OPINION-Staycation enigma

By the end of every month, the statistical department publishes data on the previous month’s excursions and hotel occupation. The data for December is just out, and we have, therefore, a picture for the full year. The immediately obvious conclusion is that this was a bad year. There is nothing new or unexpected there, except perhaps the coldness of the figures. 

Take December, usually a good month. Its excursions summed just three thousand people – or just about 0.5 percent of the more than half a million recorded in the previous year.  The full-year results are only marginally better, mainly thanks to a still ‘normal’ beginning of the year. 

Most indicators fell: numbers of hotels, rooms, beds, guests, you name it, all saw their values decline. Occupation rates overall went down ‘only’ by 40 percent. They benefited, if we can use the word here, from the fact that the drop in overnighters was not as dramatic as the one in same-day visitors – and possibly also the reduction in the number of available rooms. 

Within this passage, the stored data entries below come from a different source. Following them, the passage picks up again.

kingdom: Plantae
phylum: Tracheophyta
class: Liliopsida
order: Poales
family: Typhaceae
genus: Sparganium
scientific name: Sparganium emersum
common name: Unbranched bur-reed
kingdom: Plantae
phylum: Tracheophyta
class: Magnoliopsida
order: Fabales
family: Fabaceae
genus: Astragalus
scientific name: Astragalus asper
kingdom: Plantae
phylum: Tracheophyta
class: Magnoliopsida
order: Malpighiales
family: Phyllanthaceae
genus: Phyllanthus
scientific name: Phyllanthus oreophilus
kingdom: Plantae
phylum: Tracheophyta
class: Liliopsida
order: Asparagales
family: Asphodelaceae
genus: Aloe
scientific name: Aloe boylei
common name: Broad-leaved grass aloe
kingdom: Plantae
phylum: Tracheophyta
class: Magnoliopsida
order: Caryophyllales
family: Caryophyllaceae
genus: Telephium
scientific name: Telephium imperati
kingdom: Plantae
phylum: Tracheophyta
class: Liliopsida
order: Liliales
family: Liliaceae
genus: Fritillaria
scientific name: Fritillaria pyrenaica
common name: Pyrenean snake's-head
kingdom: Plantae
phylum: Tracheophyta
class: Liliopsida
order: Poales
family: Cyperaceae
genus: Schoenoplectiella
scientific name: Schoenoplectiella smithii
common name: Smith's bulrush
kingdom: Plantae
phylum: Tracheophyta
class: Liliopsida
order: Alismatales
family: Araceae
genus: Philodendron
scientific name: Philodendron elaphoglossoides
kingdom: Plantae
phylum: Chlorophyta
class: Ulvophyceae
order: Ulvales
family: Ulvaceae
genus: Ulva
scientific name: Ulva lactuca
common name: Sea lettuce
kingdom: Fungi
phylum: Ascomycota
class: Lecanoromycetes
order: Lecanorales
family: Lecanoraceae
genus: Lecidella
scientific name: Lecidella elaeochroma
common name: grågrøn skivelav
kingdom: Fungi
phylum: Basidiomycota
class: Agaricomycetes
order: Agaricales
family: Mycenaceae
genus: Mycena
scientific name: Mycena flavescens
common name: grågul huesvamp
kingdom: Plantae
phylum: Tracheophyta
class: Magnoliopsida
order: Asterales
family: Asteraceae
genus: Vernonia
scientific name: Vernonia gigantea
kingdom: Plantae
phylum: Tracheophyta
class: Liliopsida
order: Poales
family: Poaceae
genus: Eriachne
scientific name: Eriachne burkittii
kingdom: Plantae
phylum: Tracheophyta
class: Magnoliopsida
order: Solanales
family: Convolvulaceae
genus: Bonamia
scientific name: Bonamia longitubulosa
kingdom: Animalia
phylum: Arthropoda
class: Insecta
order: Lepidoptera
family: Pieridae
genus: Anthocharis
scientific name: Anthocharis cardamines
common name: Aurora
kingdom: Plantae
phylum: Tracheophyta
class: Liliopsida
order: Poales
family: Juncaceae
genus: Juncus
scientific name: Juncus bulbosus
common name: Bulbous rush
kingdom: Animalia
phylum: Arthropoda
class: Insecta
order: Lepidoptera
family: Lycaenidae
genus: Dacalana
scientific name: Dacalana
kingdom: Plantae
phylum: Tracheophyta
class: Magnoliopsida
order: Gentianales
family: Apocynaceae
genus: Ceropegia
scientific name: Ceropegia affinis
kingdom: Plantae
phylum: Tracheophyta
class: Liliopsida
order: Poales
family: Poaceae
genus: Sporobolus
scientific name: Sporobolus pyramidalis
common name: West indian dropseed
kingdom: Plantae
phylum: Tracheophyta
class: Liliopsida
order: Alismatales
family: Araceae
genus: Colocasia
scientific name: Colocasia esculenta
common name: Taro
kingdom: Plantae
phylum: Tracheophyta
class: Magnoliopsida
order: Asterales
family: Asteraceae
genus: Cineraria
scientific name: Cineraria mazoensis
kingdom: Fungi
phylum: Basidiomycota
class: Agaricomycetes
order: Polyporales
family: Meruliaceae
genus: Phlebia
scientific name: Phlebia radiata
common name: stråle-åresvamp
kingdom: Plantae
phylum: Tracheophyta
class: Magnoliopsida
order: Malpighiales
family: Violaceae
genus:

That is the tone of most of the numbers. However, the data bring also a couple of surprises that raise some relevant questions. Indeed, the average stay of guests increased in 2020, compared with 2019 – as we might expect. It went up from 1.5 to 1.6 nights. The surprise is not that it went up, but that it has risen so little. 

Several reasons could concur to push for more extended stays. The collapse in the sea and air transportation reduced the number of short-stay visitors, namely those arriving in transit to other destinations and shuttling coming from Hong Kong. Other visitors had ‘forced’ extended stays due to difficulties returning to their points of origin or traveling to subsequent destinations.  

Additionally, many residents were encouraged (and had little alternative) to spend their vacations locally. Many hotels made promotions directed at them.” And yet, the average duration of stay hardly budged. If the figures include the hotel quarantines imposed on locals returning to Macau, the number is even more surprising. 

For all the talk about ‘staycations,’ the number of locals registering at hotels went up only slightly by just 3.2 percent. But, startlingly, their length of stay was half the one reported in 2019. That is, 2020 brought just a few more guests and much shorter stays: now, that’s a thought-provoking outcome.